Pesquisa publicada na Science indica que criação de áreas de preservação ambiental está longe de ser uma garantia eficiente de proteção
A criação de áreas de preservação ambiental está longe de ser uma garantia eficiente de proteção ao meio ambiente. A conclusão é do maior estudo internacional já feito sobre o tema, coordenado pela ONG Conservação Internacional, e publicado na revista científica Science. O trabalho destaca a situação do Brasil.

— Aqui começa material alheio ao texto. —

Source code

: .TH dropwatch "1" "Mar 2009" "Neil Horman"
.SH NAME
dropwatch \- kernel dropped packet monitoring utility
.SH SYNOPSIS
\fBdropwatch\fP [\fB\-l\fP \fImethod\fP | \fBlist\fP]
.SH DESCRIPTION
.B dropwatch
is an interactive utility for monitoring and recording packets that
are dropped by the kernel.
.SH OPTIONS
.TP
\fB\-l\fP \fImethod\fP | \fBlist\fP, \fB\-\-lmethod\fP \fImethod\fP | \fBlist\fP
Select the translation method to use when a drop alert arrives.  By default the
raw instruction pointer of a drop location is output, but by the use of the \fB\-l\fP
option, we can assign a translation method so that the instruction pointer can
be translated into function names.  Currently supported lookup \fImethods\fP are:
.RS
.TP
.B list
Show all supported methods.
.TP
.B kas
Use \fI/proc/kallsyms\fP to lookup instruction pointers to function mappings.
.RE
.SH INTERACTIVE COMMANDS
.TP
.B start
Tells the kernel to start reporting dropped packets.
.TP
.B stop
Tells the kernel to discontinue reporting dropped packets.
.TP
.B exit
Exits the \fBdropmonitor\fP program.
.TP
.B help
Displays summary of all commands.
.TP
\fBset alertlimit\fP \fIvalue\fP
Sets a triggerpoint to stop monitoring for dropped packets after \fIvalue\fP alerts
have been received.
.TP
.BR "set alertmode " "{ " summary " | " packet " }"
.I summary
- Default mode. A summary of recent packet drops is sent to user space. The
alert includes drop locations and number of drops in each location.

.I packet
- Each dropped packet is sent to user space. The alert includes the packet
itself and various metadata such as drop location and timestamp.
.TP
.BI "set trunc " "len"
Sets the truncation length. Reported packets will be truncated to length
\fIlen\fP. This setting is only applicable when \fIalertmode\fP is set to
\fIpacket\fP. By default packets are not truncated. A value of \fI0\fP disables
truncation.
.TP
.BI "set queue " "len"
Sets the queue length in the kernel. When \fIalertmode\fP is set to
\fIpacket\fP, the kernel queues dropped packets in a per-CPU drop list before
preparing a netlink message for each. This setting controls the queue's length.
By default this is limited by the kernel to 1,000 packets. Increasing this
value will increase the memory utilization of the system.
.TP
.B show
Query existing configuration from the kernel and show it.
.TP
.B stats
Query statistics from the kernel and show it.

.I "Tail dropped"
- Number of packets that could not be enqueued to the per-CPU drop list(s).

No País, 85 áreas de conservação foram extintas, reduzidas ou tiveram o seu status de proteção rebaixado. Foram 11,5 milhões de hectares ou cerca de 18% do que foi perdido globalmente. Outras 60 áreas são objeto de propostas ainda ativas e podem afetar outros 21 milhões de hectares.

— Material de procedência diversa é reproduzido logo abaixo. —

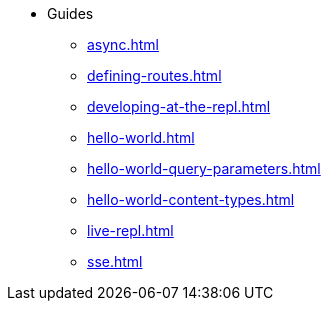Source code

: * Guides
** xref:async.adoc[]
** xref:defining-routes.adoc[]
** xref:developing-at-the-repl.adoc[]
** xref:hello-world.adoc[]
** xref:hello-world-query-parameters.adoc[]
** xref:hello-world-content-types.adoc[]
** xref:live-repl.adoc[]
** xref:sse.adoc[]

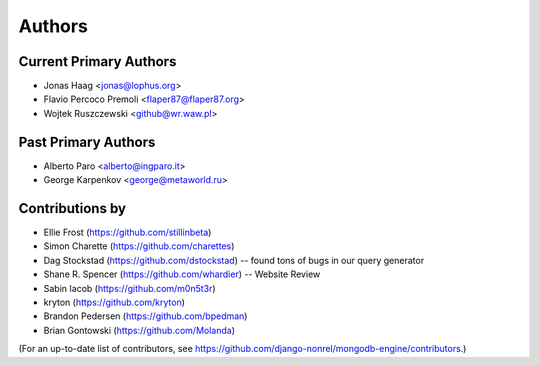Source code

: Authors
=======

Current Primary Authors
-----------------------
* Jonas Haag <jonas@lophus.org>
* Flavio Percoco Premoli <flaper87@flaper87.org>
* Wojtek Ruszczewski <github@wr.waw.pl>

Past Primary Authors
--------------------
* Alberto Paro <alberto@ingparo.it>
* George Karpenkov <george@metaworld.ru>

Contributions by
----------------
* Ellie Frost (https://github.com/stillinbeta)
* Simon Charette (https://github.com/charettes)
* Dag Stockstad (https://github.com/dstockstad) -- found tons of bugs in our query generator
* Shane R. Spencer (https://github.com/whardier) -- Website Review
* Sabin Iacob (https://github.com/m0n5t3r)
* kryton (https://github.com/kryton)
* Brandon Pedersen (https://github.com/bpedman)
* Brian Gontowski (https://github.com/Molanda)

(For an up-to-date list of contributors, see
https://github.com/django-nonrel/mongodb-engine/contributors.)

O estudo avaliou as mudanças em todo o mundo entre 1892 e 2017. A conclusão é preocupante: há uma tendência mundial de retrocessos ambientais, acentuada na última década. Nos 125 anos analisados, 73 países promulgaram leis que resultaram na extinção de aproximadamente 52 milhões de hectares de áreas de conservação.
"A principal conclusão do estudo, para o mundo inteiro, é que as áreas protegidas não garantem a continuidade da proteção legal da biodiversidade dos serviços ecossistêmicos", afirmou o coautor do estudo Bruno Coutinho, da Conservação Internacional do Brasil. "Tampouco garantem a manutenção da cultura das populações tradicionais que habitam essas áreas."
O estudo frisa ainda que os números apresentados são estimativas conservadoras de reversões, já que os documentos legais continuam inacessíveis em muitos países.
"Estamos enfrentando duas crises ambientais globais: a perda da biodiversidade e a mudança climática. Para resolver ambas, os governos criaram áreas protegidas com a intenção de conservar a natureza perpetuamente", afirmou a principal autora do estudo Rachel Golden Kroner, da Conservação Internacional e da Universidade George Mason.
"Nossa pesquisa mostra que as áreas protegidas não são necessariamente permanentes e podem ser revertidas. As proteções perdidas podem acelerar o desmatamento florestal e as emissões de carbono, colocando nosso clima e nossa biodiversidade global em um risco ainda maior."
Na maioria dos casos (62% do total), a revisão das áreas de conservação está relacionada a obras de infraestrutura, mineração e agricultura. Outra importante conclusão do estudo sustenta que a criação das áreas de conservação segue processos longos, enquanto as revisões e extinções são feitas de forma bem mais simples.
"Em princípio, deveríamos ter os mesmos critérios rigorosos, sobretudo os estudos científicos, consultas públicas", explicou Coutinho. "Mas a maioria dos eventos que conseguimos rastrear ocorreu sem estudo e sem consulta. Ou seja, temos muitos critérios para criar, mas para reduzir, recategorizar ou extinguir não existem tantas exigências."
Coutinho explicou que o estudo não levou em conta a criação de unidades de conservação no mesmo período. "Sabemos que o Brasil ganhou muitas áreas de conservação, mas esse ganho não está nessa contabilidade; discutimos apenas os eventos de redução", afirmou. "Até porque o ganho pode ser em áreas muito diferentes das que foram perdidas e as perdas podem ser insubstituíveis."